Historians often cite the fall of Rome as the end of ancient history and refer to the next 1000 years as the Middle or Dark Ages. The fall of the Roman Empire also saw the decline of a ruling system that had provided stable government, schools, libraries, monetary system and a common language. Simple barter now replaced money as the major purchasing system and the destruction of major cities and towns made wider travel and transportation increasingly difficult and dangerous.

Dark Ages

A Vision of the Dark Ages

In some respects, the civilized world in Europe was becoming fragmented and insular and, as such, this would not appear to be a time for an expansive new worldview to start emerging. However, by the Dark Ages, the gods of the old world were being forgotten, as Christianity continued to expand into Western Europe. At this time, people did not think of Europe as a distinct place, instead it was generally referred to as `Christendom`. As such, the Roman Catholic Church had started to grow to fill the power vacuum left by the fall of the Roman Empire. However, the system of government was to be based on `feudalism`. Feudalism is a system of loyalty and protection that evolved as the Roman Empire crumbled. Embattled emperors had started to grant land to nobles in exchange for their loyalty. During the Dark Ages, this system expanded, as the power of Rome continued to collapse. As various warrior tribes overran homes and farms throughout Europe, the peasants were forced to turn to the landowners, often called lords, to protect them. These lands eventually developed into manors and small kingdoms in which a `noble` effectively owned everything, including the people.
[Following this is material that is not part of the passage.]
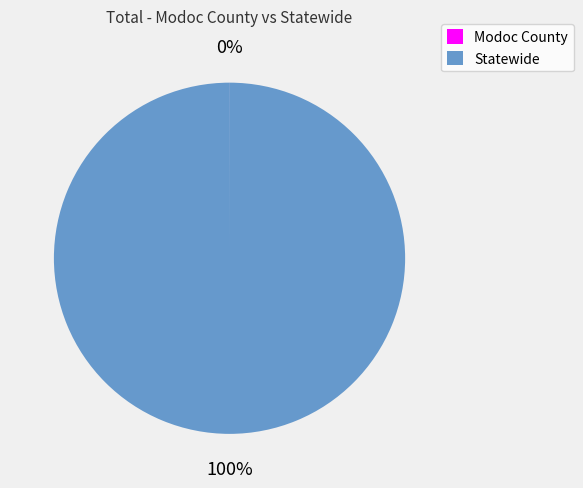

Which slice is the largest?

Statewide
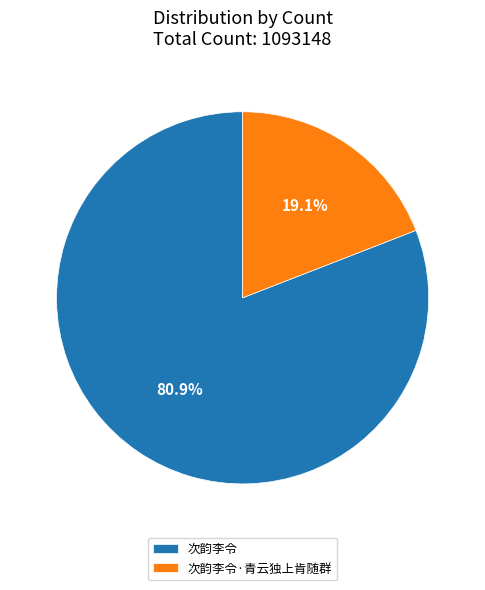

The 次韵李令 slice represents 81% of the pie. True or false?

True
While, in principle, many peasants remained free, most were serfs bound to the land on which their lives depended. The only real difference between a slave and a serf was that a serf could not, in principle, be sold. Understandably, at this time, life in Europe for most people was very hard. Few people could read or write and the only hope for most people was their belief in the `Church` and a better life in heaven. Not surprisingly, life in the service of the church attracted many people during the Dark Ages. The Church was often the only way of escaping poverty and the means of getting an education and the expanding system of monasteries was to produce many well-educated men, who then served as administrators for uneducated kings and lords. Of course, in so doing, they were also expanding the power base of the church they served.